Recently the company using asp.net sites outside of the core measurement environment, the situation always found the lost session. Investigation for a long time, the client .AspNetCore.Session the cookie is not lost, redis main session of the distributed cache used by the copy also found no problems, but also want to use the cookie alternative solutions, but did not solve the fundamental problem, as always feel fish sticks in the throat of hell. Later in the course of the investigation, we found the same client by nginx actually sometimes loaded onto a different web server, nginx checked, is forwarded by ip_hash ah, confused the occasion, the company's operation and maintenance of the phrase broken, the original company is the use of two-wire router. So I guess whether the cookie encryption key storage because there is caused on different servers.

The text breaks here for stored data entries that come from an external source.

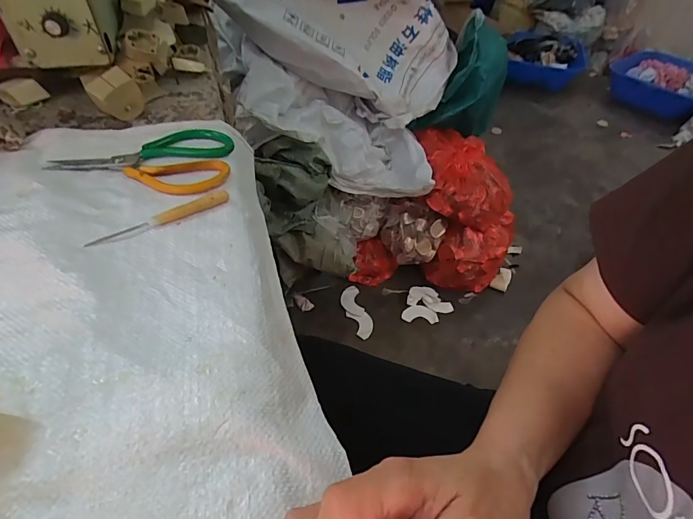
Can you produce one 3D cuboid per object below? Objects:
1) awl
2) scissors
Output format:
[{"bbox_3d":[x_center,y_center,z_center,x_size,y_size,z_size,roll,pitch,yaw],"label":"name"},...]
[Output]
[{"bbox_3d":[-0.178,-0.041,0.388,0.130,0.013,0.014,-24,53,-25],"label":"awl"},{"bbox_3d":[-0.224,-0.114,0.450,0.185,0.015,0.105,2,47,-3],"label":"scissors"}]

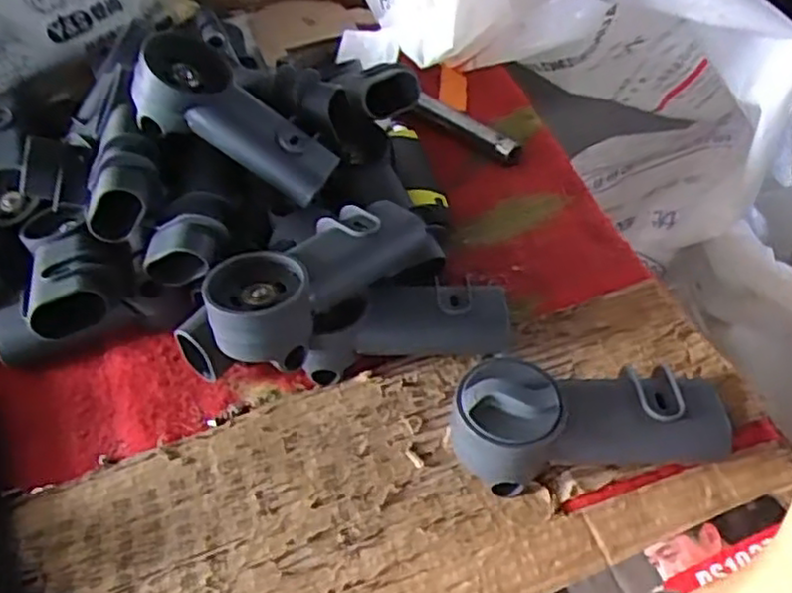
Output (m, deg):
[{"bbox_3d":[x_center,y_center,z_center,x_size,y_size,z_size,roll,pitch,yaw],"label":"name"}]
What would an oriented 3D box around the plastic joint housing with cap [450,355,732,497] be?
[{"bbox_3d":[0.117,0.074,0.434,0.162,0.065,0.063,-7,47,0],"label":"plastic joint housing with cap"}]

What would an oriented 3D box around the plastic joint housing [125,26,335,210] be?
[{"bbox_3d":[-0.120,-0.133,0.539,0.160,0.048,0.071,34,52,-7],"label":"plastic joint housing"}]

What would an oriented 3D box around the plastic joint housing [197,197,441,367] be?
[{"bbox_3d":[-0.046,-0.019,0.495,0.069,0.065,0.189,31,57,30],"label":"plastic joint housing"}]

Microsoft's Session open source, first check SessionMiddleware middleware code, which has the following key Source:
var cookieValue = context.Request.Cookies[_options.CookieName]; var sessionKey = CookieProtection.Unprotect(_dataProtector, cookieValue, _logger); if (string.IsNullOrWhiteSpace(sessionKey) || sessionKey.Length != SessionKeyLength) { // No valid cookie, new session. var guidBytes = new byte[16]; CryptoRandom.GetBytes(guidBytes); sessionKey = new Guid(guidBytes).ToString(); cookieValue = CookieProtection.Protect(_dataProtector, sessionKey); var establisher = new SessionEstablisher(context, cookieValue, _options); tryEstablishSession = establisher.TryEstablishSession; isNewSessionKey = true; }
sessionKey is decrypted from the client's cookie out of which CookieProtection from the _dataProtector
|
1
|
_dataProtector = dataProtectionProvider.CreateProtector(nameof(SessionMiddleware));
|
The default injection IDataProtectionProvider picking out:
Found IDataProtectionProvider is Microsoft.AspNetCore.DataProtection.KeyManagement.KeyRingProvider, as the IDataProtectionProvider of keyManager
Microsoft.AspNetCore.DataProtection.KeyManagement.XmlKeyManager。
Right on cue, key exist on a single machine, Microsoft's open source DataProtection-dev in view FileSystemXmlRepository get to achieve Key storage path:
Sharp-eyed found that there is a project under the key persistence to achieve the redis:
Nuget add the appropriate packet, modifying ConfigureServices method:
services.AddDataProtection()
.PersistKeysToRedis(ConnectionMultiplexer.Connect(redisConnection), dataProtectionKey);
And finally the perfect solution! When using a distributed storage session, the best will be the key dataProtectionProvider also be shared, or if you do ip_hash load balancing, client ip changed, and may load to another server, resulting in cookie store session data decryption out thereby obtaining less session!